WASHINGTON -- President Donald Trump declared Thursday he never made and doesn't have recordings of his private conversations with ousted former FBI director James Comey, ending a monthlong guessing game he started with a cryptic tweet that ensnared his administration in yet more controversy.
"With all of the recently reported electronic surveillance, intercepts, unmasking and illegal leaking of information," Trump said in his latest tweets, he has "no idea" whether there are "tapes" or recordings of the two men's conversations. But he proclaimed he "did not make, and do not have, any such recordings."
That left open the possibility recordings were made without his knowledge or by someone else.
But he largely appeared to close the saga that began in May, just days after he fired Comey, then the head of an investigation into Trump associates' ties to Russian officials.
Trump has disputed Comey's version of a January dinner during which the director said the president had asked for a pledge of loyalty.
Trump responded at that time, via Twitter, that Comey "better hope that there are no 'tapes' of our conversations before he starts leaking to the press!"
That apparently angry missive triggered a series of consequences, each weightier than the last.
Comey has suggested the tweet prompted him to ask an associate to leak damaging information to the media.
The resulting news reports built pressure on a top Justice Department official to appoint an independent prosecutor to oversee the Russia investigation.
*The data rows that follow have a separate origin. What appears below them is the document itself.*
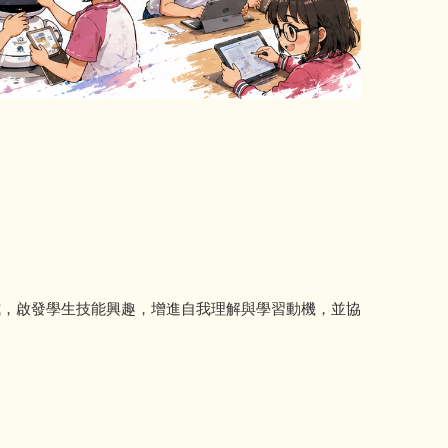
式，啟發學生技能興趣，增進自我理解與學習動機，並協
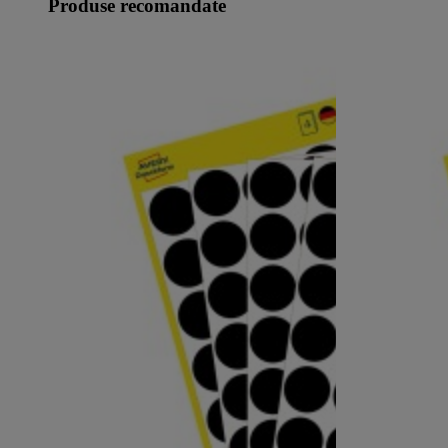
Produse recomandate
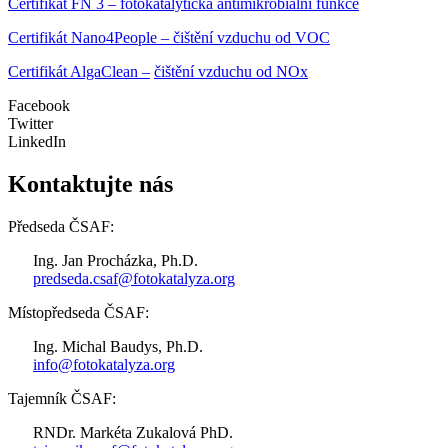
Certifikát FN 3 – fotokatalytická antimikrobiální funkce
Certifikát Nano4People – čištění vzduchu od VOC
Certifikát AlgaClean
–
čištění vzduchu od NOx
Facebook
Twitter
LinkedIn
Kontaktujte nás
Předseda ČSAF:
Ing. Jan Procházka, Ph.D.
predseda.csaf@fotokatalyza.org
Místopředseda ČSAF:
Ing. Michal Baudys, Ph.D.
info@fotokatalyza.org
Tajemník ČSAF:
RNDr. Markéta Zukalová PhD.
That special counsel now reportedly is investigating Trump's own actions in a probe that could dog his presidency for the foreseeable future.
Trump's declaration that there are no recordings appears to settle a key dynamic in that investigation: It's now the president's word against Comey's notes.
Without recordings, Comey's version of his conversations with Trump -- which he documented at the time, shared with close associates and testified about to Congress -- likely will play a key role as prosecutors consider whether Trump inappropriately pressured the lawman to drop the investigation into former national-security adviser Michael Flynn.
Investigators also will weigh the credibility of Comey against a president who has shown a wobbly commitment to accuracy.
Thursday's revelation came a day ahead of a deadline to turn over any tapes to the House intelligence committee.